If you are looking for your first project in electronic design, this LED flasher is one of the simplest project that you can embarked on. There are only a few components that are used with the LM555 timer as its core.
There are many different manufacturers of 555 timer hence you can get one at your electronic shop or online. However, the part number may be slightly different but the numeric 555 will still be part of the number.
In this circuit, the 555 timer is configured into an ASTABLE mode operation where a square wave is consistently generated from the output pin 3 of the integrated circuit. If you have an oscilloscope, you will see a square waveform being displayed.
The frequency of the circuit is given by the standard formula:
frequency = 1.44/[(RA + 2RB)E1]
Try changing the values of RA, RB and E1 and you will notice the change in the ON/OFF frequency of the light emitting diodes. You can vary the power supply from 5V DC to 15V DC.
The best way to vary is by using a regulated DC power supply but if you do not have one, a 9V battery will also do. The LED 1 will flash alternately with LED 2. You can also connect additional LEDs in series with each of the LED 1 and LED 2 to increase the intensity of the light output from the circuit.

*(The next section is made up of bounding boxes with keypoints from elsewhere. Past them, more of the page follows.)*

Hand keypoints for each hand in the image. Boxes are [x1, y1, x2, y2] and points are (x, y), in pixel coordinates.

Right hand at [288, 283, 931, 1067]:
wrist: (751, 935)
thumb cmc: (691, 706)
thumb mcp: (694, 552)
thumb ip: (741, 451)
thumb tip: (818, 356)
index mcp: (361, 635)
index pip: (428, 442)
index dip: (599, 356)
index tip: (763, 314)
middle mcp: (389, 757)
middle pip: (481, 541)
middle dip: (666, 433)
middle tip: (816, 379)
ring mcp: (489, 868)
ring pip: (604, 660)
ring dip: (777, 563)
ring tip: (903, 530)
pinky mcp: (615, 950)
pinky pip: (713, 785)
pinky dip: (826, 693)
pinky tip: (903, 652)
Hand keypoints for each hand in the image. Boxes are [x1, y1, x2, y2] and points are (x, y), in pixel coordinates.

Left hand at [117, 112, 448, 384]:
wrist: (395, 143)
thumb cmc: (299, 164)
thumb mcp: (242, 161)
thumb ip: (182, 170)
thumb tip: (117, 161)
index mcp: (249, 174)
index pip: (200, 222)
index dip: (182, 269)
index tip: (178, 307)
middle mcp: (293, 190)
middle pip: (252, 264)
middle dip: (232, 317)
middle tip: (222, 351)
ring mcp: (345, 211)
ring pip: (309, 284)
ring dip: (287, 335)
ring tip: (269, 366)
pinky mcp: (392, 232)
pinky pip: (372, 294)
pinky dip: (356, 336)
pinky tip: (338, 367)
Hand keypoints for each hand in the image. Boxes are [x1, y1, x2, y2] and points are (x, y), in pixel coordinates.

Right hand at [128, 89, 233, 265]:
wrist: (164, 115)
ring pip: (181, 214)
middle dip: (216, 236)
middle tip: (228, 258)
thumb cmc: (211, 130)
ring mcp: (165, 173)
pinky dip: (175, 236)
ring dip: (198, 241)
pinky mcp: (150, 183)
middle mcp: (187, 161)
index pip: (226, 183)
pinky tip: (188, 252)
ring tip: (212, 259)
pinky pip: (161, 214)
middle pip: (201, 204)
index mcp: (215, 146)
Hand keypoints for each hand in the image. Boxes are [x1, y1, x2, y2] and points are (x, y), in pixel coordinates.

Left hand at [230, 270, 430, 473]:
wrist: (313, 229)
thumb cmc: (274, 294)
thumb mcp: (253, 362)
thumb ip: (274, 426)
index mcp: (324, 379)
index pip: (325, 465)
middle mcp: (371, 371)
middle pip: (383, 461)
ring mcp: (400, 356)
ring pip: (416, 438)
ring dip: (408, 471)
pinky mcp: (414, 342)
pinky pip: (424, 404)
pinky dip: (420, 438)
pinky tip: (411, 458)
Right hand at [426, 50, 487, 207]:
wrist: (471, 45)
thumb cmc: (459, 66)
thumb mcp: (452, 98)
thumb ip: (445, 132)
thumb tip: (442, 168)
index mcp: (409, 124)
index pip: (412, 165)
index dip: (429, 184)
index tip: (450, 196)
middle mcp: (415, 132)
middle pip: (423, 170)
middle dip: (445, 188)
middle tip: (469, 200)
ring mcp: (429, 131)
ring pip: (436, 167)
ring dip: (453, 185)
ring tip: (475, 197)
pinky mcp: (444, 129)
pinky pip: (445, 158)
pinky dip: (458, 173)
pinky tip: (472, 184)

The voltage drop across each LED is about 1.8V when it is operating with a current of about 15mA. The resistors R1 and R2 are used to limit the current flowing through the LEDs.
A simple setup to test the circuit using a variable DC Power Supply
When the output from pin 3 is HIGH (close to VCC), LED 1 will turn OFF but LED 2 will turn ON. The current flowing through the LED 2 will be (Vcc-1.8V)/470 which will be about 15mA if Vcc=9V. If additional LED is connected in series with LED 2, then the current flowing through the LED 2 circuit will be (9V-1.8V-1.8V)/470 = 11.5mA.
When the output from pin 3 is low, LED 2 will turn OFF and LED 1 will turn ON. In this case the current flowing through LED 1 will be about 15mA for a 9V power supply system. Similarly, if another LED is connected in series with LED 1, the current will drop to 11.5mA hence a lower luminen of light will be emitted.
Try to use different colours of light emitting diodes and compared the brightness of each LED.
|R1, R2||470 ohm|
|RA||10kohm 5% 1/4W Carbon Film Resistor|
|RB||100kohm 5% 1/4W Carbon Film Resistor|
|LED 1, LED 2||5mm or 3mm LED|
|E1||10uF/25V Electrolytic Capacitor|
|C2||0.01uF/25V Ceramic Capacitor|
|555 Timer||LM555 or similar IC|